Noe Refundable deposit

The venue for the wedding was booked 16 x months in advance. A deposit of $1500 paid which agreement states is none refundable. However the venue failed to disclose all council conditions in place. Once we discovered these conditions we knew this venue was not suitable. We gave 14 x months cancellation but they refuse to refund any of the monies paid at deposit. As per the agreement signed this means no refund is available. However on moral and general fairness this does not seem right. Are we able to challenge this? The venue did nothing to earn this money except hold the date for a 5x a week period.
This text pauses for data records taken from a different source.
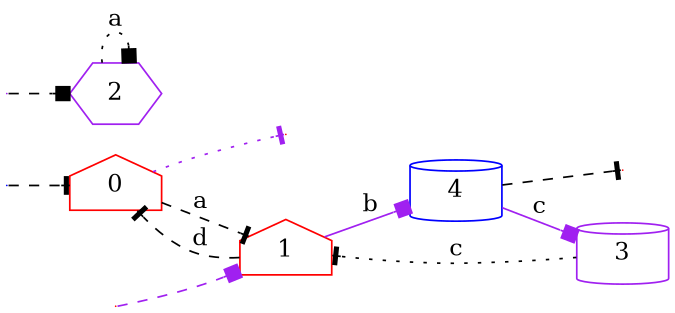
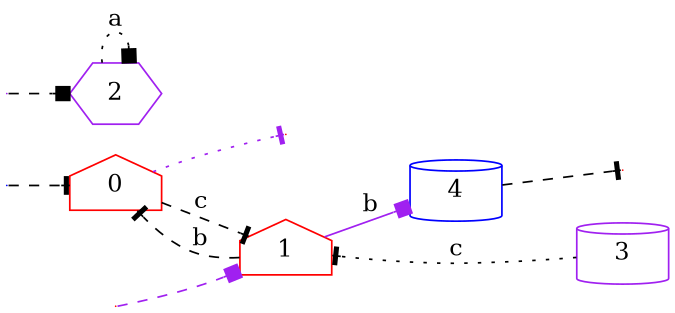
  digraph {
    rankdir=LR
    node [color=red shape=point]
    edge [arrowhead=tee color=black style=dashed]
    0 [shape=house]
    1 [shape=house]
    final1 [width=0]
    4 [color=blue shape=cylinder]
    2 [color=purple shape=hexagon]
    3 [color=purple shape=cylinder]
    final [width=0]
    start [color=blue width=0]
    start1 [width=0]
    start2 [color=purple width=0]
-   0 -> 1 [label=a]
+   0 -> 1 [label=c]
    0 -> final1 [color=purple style=dotted]
-   1 -> 0 [label=d]
+   1 -> 0 [label=b]
    1 -> 4 [arrowhead=box color=purple label=b style=solid]
-   4 -> 3 [arrowhead=box color=purple label=c style=solid]
    4 -> final
    2 -> 2 [arrowhead=box label=a style=dotted]
    3 -> 1 [label=c style=dotted]
    start -> 0
    start1 -> 1 [arrowhead=box color=purple]
    start2 -> 2 [arrowhead=box]
  }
Asked on March 16, 2017 under Business Law, Alaska

Answers:

SJZ, Member, New York Bar / FreeAdvice Contributing Attorney

Answered 3 years ago | Contributor

You write that they did not disclose "Council" restrictions to you. If those restrictions are not restrictions put in place by a private venue itself, it did not have an affirmative obligation to disclose them--i.e. if they put in place by a municipality, county, homeowner's association, etc., the venue does not have to disclose them to you, since it is not their obligation to appraise you of the law. (They are not your attorney or legal advisor.) Rather, you must make sure that what you want to do is allowable in the area you wish to do it. In this instance, the fact that restrictions were not disclosed would not provide a legal basis to receive an otherwise nonrefundable deposit back.
The failure to disclose restrictions could, however, provide a basis to get your money back in the following three situations:
1) The venue is part of the government (e.g. a government agency or department) which imposed the restrictions--in that case, if they are part of the body limiting what you could do, they would have to disclose the limitations and the failure to do so could be fraud.
2) It would be fraud if they affirmatively stated or represented that they could do something which they cannot--that is, while (if a private venue) they do not need to tell you about the law or similar restrictions generally, they cannot actually claim to be able to do things or provide services which they know, or reasonably should know, they cannot. 
3) Even though they do not need to affirmatively "brief" you on the law, they can't lie: if you asked them whether they could do or accommodate X and they said, sure, we can do X when they cannot, that would be fraud. It would be the active misrepresentation of what they could or could not do that may be fraud.
If there was fraud, fraud would provide a basis for rescinding the contract and getting your money back, though you'd need to sue them if they will not voluntarily repay it.